Don't Fear a Robot Invasion | Eastern North Carolina Now

    Publisher's note: This article appeared on John Hood's daily column in the Carolina Journal, which, because of Author / Publisher Hood, is linked to the John Locke Foundation.

    A common theme unifying recent debates about tax reform in North Carolina and in Washington is the idea that the punitive tax treatment of business investment is a bad idea - because it discourages the purchase of plants and equipment, and, thus, job creation and income growth.

    Here in our state, the General Assembly chose to tackle this problem by slashing North Carolina's corporate tax rate from 6.9 percent to 3 percent, among other changes. In Washington, congressional leaders want to couple a reduction of federal tax rates on corporate income - from the current 35 percent down to as low as 20 percent - with lower rates on capital gains as well as quicker and more complete deductions for businesses that buy new plants and equipment.

    The usual response to such ideas from the Left is that taxes don't affect business decisions as much as conservatives claim, so tax reform won't boost capital investment. There is a radically different objection now making the rounds, however, and not just among the Democrats currently out of power. Some Republican populists raise the same objection.

    Here it is: tax reform is a bad idea precisely because it would increase business investment in new technologies, plants, and machinery. These critics argue that the increasing automation across various industries is destroying the American Dream. Tasks once done by hand, or by the application of the human brain, are now being performed by machines or even robots. Displaced by automation, many workers can't find new jobs that pay a decent wage, and can't effectively be retrained to enter the shrinking number of occupations that will be remain as the robotic revolution works its way through the economy.

    Claims that machines will supplant labor and lead to stagnation, poverty, and social unrest have been made for centuries. Many find such claims plausible or even persuasive, despite the fact that they always turn out to be wrong.

    Learning how to produce more goods and services at a lower cost is essentially the definition of economic progress, not its bane. For most of human history, total production per person stayed within a narrow band - sometimes rising because of expanding trade or stable government, sometimes dropping because of wars or other disruptions of commerce. Until the 18th century, then, economies got bigger mostly by adding more people, which didn't necessarily leave the average person in those societies much better off.

    The bundle of technological, social, and political innovations now called the Industrial Revolution changed all that. Economic production began rising rapidly per person, not just in total. Adjusting for inflation, the average living standard of human beings today is 10 times what it was in the early 19th century.

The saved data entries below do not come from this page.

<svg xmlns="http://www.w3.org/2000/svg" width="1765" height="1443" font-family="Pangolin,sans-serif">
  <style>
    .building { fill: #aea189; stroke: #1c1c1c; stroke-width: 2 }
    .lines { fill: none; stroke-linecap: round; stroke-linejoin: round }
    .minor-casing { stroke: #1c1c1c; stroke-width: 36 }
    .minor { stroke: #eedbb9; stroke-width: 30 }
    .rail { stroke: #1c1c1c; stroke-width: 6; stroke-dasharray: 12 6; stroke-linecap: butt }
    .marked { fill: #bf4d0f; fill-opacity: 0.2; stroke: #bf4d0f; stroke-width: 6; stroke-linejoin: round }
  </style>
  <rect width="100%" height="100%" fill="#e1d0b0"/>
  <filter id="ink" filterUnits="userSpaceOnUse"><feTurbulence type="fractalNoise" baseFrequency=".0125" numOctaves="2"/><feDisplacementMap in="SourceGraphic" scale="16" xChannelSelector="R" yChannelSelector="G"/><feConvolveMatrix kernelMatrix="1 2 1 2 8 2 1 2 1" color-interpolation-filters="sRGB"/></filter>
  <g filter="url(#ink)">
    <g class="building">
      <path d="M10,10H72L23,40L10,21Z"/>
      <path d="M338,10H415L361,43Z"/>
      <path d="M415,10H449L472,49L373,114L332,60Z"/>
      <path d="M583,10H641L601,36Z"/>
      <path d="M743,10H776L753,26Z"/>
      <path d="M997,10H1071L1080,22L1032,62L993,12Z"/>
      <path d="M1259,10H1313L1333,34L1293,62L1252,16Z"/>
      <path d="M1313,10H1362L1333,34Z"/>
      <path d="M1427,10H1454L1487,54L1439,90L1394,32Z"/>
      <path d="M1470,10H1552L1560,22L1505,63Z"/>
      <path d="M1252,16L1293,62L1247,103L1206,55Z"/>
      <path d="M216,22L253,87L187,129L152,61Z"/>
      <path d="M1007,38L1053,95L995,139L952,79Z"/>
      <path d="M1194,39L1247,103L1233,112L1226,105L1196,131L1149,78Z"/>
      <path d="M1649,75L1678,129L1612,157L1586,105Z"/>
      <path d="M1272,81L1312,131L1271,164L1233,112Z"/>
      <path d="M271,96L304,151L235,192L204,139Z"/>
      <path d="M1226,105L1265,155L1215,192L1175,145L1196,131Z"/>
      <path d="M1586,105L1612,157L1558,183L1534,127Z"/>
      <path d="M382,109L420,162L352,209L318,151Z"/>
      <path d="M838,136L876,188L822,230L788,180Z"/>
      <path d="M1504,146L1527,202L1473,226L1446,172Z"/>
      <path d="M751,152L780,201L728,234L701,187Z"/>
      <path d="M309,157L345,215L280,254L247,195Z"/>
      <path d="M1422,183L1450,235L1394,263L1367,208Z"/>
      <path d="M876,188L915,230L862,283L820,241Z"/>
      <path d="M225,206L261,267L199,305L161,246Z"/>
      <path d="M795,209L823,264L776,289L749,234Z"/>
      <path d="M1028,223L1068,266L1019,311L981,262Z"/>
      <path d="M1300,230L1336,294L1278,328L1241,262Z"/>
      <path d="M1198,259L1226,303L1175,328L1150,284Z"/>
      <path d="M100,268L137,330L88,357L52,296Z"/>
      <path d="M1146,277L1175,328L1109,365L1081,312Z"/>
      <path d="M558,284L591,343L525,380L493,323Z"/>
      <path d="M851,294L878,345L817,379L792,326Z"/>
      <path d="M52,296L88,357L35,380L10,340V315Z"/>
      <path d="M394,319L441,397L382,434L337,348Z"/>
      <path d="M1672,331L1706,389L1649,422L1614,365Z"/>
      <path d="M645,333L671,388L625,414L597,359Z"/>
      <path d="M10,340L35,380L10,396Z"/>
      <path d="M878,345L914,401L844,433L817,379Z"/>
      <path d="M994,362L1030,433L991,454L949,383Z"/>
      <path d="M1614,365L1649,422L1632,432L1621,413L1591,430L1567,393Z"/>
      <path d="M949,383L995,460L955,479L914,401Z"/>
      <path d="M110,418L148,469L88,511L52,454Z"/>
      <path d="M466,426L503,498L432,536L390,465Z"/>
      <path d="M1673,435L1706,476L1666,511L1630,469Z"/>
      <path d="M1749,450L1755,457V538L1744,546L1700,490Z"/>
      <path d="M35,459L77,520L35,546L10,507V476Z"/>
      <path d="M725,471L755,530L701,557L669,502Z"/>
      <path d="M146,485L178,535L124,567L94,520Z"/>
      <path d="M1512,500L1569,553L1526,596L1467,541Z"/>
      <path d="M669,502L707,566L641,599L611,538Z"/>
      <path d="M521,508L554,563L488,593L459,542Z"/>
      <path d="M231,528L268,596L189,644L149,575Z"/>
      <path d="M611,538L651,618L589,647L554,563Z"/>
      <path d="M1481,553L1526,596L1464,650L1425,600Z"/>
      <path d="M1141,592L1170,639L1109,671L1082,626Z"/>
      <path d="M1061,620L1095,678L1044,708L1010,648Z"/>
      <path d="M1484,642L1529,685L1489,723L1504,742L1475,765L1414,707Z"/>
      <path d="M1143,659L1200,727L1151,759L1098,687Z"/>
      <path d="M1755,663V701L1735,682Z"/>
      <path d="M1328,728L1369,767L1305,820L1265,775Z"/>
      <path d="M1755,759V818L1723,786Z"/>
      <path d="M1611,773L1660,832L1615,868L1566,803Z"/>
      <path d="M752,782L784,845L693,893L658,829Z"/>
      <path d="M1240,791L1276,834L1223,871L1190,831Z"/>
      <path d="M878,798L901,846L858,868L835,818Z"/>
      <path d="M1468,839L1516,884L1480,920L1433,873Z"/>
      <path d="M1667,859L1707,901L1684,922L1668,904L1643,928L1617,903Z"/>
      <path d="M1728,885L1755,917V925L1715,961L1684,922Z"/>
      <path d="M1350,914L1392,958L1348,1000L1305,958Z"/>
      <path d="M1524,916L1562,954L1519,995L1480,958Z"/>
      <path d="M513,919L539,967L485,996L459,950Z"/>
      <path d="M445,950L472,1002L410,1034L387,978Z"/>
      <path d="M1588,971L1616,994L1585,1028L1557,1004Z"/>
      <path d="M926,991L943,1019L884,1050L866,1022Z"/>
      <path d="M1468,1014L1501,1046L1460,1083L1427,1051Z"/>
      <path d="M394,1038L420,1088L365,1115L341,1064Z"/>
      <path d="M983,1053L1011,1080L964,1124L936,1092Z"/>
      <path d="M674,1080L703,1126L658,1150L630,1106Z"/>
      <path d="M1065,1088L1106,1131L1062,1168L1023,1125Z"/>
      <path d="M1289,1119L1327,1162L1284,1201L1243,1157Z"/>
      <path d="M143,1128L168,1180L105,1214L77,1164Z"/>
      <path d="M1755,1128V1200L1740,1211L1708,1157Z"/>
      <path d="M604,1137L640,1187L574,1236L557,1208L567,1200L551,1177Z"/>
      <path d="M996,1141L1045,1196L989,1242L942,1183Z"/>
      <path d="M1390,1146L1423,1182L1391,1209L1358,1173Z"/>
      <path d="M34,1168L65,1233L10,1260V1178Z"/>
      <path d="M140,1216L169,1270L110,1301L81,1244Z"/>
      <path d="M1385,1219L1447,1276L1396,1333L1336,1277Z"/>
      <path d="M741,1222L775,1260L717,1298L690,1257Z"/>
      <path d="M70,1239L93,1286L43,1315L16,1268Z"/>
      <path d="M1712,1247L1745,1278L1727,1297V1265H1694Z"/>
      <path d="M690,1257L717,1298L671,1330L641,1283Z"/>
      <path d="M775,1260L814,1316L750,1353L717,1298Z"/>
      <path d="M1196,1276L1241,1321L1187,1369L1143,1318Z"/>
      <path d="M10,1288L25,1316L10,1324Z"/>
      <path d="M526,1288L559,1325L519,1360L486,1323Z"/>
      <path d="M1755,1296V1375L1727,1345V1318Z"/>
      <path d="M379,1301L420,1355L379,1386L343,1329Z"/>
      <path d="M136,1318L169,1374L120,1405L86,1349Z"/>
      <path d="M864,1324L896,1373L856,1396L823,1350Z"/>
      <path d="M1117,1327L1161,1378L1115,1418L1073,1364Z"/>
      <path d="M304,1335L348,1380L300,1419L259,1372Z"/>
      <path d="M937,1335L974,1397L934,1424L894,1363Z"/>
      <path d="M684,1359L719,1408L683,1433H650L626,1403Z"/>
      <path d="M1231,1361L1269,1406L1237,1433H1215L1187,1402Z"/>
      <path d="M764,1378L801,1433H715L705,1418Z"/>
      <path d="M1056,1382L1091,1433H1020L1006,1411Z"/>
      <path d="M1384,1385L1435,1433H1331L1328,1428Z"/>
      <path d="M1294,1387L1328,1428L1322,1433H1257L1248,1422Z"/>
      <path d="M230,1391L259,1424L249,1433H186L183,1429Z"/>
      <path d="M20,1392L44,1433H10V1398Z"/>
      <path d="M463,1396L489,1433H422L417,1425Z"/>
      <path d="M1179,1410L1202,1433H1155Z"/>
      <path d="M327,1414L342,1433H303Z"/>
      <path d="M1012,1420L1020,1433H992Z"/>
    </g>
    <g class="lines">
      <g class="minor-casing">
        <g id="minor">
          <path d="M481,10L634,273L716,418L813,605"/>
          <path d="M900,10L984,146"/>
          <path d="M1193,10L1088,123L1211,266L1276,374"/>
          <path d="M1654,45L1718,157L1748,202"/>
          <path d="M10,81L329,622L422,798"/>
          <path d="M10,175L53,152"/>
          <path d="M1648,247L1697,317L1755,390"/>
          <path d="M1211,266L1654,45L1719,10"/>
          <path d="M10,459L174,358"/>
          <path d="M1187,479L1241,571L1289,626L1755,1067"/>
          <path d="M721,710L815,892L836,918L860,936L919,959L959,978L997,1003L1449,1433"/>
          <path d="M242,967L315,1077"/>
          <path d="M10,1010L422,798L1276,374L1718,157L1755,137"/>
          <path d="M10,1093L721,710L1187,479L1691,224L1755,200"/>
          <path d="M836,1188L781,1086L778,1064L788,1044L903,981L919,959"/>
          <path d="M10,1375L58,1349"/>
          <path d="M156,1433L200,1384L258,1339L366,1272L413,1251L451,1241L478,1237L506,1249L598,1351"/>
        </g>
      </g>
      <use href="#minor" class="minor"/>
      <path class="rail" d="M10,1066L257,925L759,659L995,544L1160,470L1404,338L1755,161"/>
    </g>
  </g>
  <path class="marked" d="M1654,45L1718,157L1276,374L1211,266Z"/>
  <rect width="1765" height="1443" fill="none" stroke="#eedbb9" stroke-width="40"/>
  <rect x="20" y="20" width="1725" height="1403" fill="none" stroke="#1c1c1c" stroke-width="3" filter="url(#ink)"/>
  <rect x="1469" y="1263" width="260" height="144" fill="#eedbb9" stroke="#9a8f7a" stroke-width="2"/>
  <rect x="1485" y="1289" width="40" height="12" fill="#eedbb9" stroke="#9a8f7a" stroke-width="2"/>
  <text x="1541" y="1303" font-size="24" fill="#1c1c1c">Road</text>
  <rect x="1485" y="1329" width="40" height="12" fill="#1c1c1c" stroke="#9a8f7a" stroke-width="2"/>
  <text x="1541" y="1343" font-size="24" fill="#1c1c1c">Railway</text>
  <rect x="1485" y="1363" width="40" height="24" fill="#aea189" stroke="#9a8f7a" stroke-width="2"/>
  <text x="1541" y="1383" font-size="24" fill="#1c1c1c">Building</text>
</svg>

    What actually came first was an Agricultural Revolution that vastly increased the production of food and fiber per unit of investment. Vastly fewer people were needed to farm the land. They flooded into cities, helping to facilitate industrialization. Then, as new technologies and management practices increased the productivity of factories, workers were again displaced from their original jobs and had to find others.

    At each stage in the process, there were counter-revolutions. Workers and political activists railed against machinery, often trying to ban or sabotage it. Fortunately for the human race, they failed.

    But robots are different, say today's counter-revolutionaries, who cite seemingly authoritative sources such as PriceWaterhouseCoopers and the McKinsey Global Institute that claim nearly half of American jobs will disappear because of automation within the next couple of decades. These studies either preposterously exaggerate the underlying data or fail to account for the jobs created as households and businesses spend their savings from automation on other goods and services.

    The problem of dislocated workers is very real, of course. They need education, training, and better mechanisms for saving money for future emergencies. But on the whole, in the long run, innovation and automation are good for us, not bad for us - in the same way that it's better to cut grass with a lawnmower than with scissors.